With every spoon of this treatment, I felt simultaneously closer to my old love and, I wouldn’t use wiser, but definitely more schooled. This exorcism is a form of education. You take bits that you like, you toss what you don’t. In the end, you understand so much more about yourself and the other than you would have by “killing the baby in its crib”. You select what you need, and, at the end of the road, you have learned so much you might as well know most about where did it all go wrong.
I started shooting Polaroid film because of the man I ought to have married. Took to publishing my poems because of the one who got away. Inked my skin because the vows you make to yourself are the only ones that truly matter. Wrote novels because of the ones who left and came back.
You have to understand – there’s no regret in these. In the backside of my mind, in the kind of aloneness where the only living wish is to touch others – without knowing them, I did it all with love.
15 years into my active dating life, I find myself still keeping a soft spot deep inside for every person who has crossed my heart, my home and my bed in meaningful ways.
And even if I might never completely heal from some relationships that ended, I always tried to take some learning out of each one of them.
From one, I learned I liked Nick Cave, Tindersticks, Cranes and Mikhail Bulgakov.
From another, I took to photography. Years later, we did a show together.
The one who almost crashed his car after we first kissed sent me Michelle K. poems and made me learn I can be unforgettable.
Another one made me understand I suffer from anxiety and that repressed emotion is never healthy.
There was the one whom I exchanged passionate letters with but almost never real life kisses. He taught me I have magic powers, and that my depression is an accident of circumstances.
Then there was this one, with whom life felt like the Wimbledon of sarcasm. Our conversations seemed like matches all the time, and someone would always end up raising the bet for the next round. I would picture a ball boy running desperately through the field to throw us more pretentious, witty, and sometimes stuck-up new lines to entertain our dialogues with. I fell in love in spite of all and decided to never regret it, even when I became the woman who left, like in my poems. He was a DJ, and I still ask him for one of a kind music from time to time.
Now I’m dating someone who teaches me, as I speak, to learn patience, and most importantly, to learn I can be part of a relationship, after years and years of running with scissors. And I like that.

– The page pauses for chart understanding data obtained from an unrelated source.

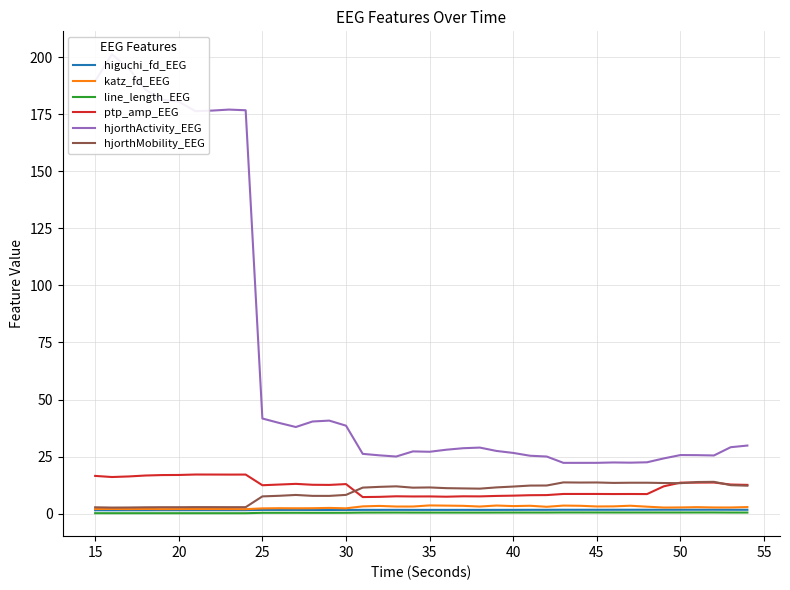

Reading left to right, what are all the values shown in this chart?

higuchi_fd_EEG: 1.5	1.5	1.5	1.5	1.5	1.5	1.5	1.5	1.5	1.5	1.7	1.7	1.7	1.6	1.6	1.7	1.7	1.7	1.7	1.7	1.7	1.7	1.7	1.7	1.7	1.7	1.7	1.7	1.7	1.7	1.7	1.7	1.7	1.7	1.7	1.7	1.7	1.7	1.7	1.7
katz_fd_EEG: 2.1	2.1	2.0	2.1	2.0	2.0	2.1	2.0	2.0	2.0	2.3	2.4	2.4	2.4	2.5	2.4	3.2	3.4	3.1	3.1	3.6	3.5	3.5	3.1	3.6	3.3	3.5	3.0	3.6	3.5	3.2	3.2	3.5	3.1	2.7	2.7	2.9	2.7	2.7	2.9
line_length_EEG: 0.2	0.2	0.2	0.2	0.2	0.2	0.2	0.2	0.2	0.2	0.4	0.4	0.4	0.4	0.4	0.4	0.5	0.5	0.5	0.5	0.5	0.5	0.5	0.5	0.5	0.5	0.5	0.5	0.5	0.5	0.5	0.5	0.5	0.5	0.5	0.5	0.5	0.5	0.5	0.5
ptp_amp_EEG: 16.6	16.1	16.3	16.7	16.9	17.0	17.2	17.2	17.1	17.1	12.5	12.8	13.1	12.7	12.6	13.0	7.3	7.4	7.6	7.6	7.6	7.5	7.6	7.6	7.8	7.9	8.1	8.2	8.7	8.7	8.7	8.6	8.6	8.6	12.0	13.6	13.6	13.7	12.8	12.6
hjorthActivity_EEG: 189.5	201.2	195.2	185.8	181.3	180.5	176.3	176.6	177.0	176.7	41.7	39.8	38.0	40.4	40.8	38.6	26.2	25.6	25.0	27.3	27.1	28.0	28.7	29.0	27.5	26.6	25.4	25.0	22.3	22.3	22.3	22.5	22.4	22.5	24.2	25.7	25.6	25.5	29.1	29.9
hjorthMobility_EEG: 2.8	2.7	2.7	2.8	2.8	2.8	2.9	2.9	2.9	2.9	7.6	7.8	8.2	7.8	7.8	8.2	11.4	11.8	12.0	11.4	11.5	11.2	11.1	11.0	11.5	11.9	12.3	12.4	13.7	13.6	13.7	13.5	13.6	13.6	13.4	13.4	13.9	14.0	12.5	12.3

But my old loves are still out there, moving through the world, living life now in different cities, having changed or having remained the same. Other women lie now in the beds I once slept, different people came into their lives as friends, new jobs landed their laps. Some perhaps got engaged, will soon be married and have children. Social media makes it painfully easy to browse through their lives and keep up in some cases with the improvement or the loss.
I’m with a man right now, living a completely different life myself than the ones I used to lead in the pastimes. And while I don’t think about my old loves as much as I used to back in the day, life has a strange way to bring us blasts from the past in the shape of birthday cards, unexpected encounters on the street or at social events. Sometimes I greet them, some other times I will just sneak out of the room or cross the street to avoid the past rushing into my heart.
I don’t know if it ever gets easy, but I am hopeful it at least makes for good literature.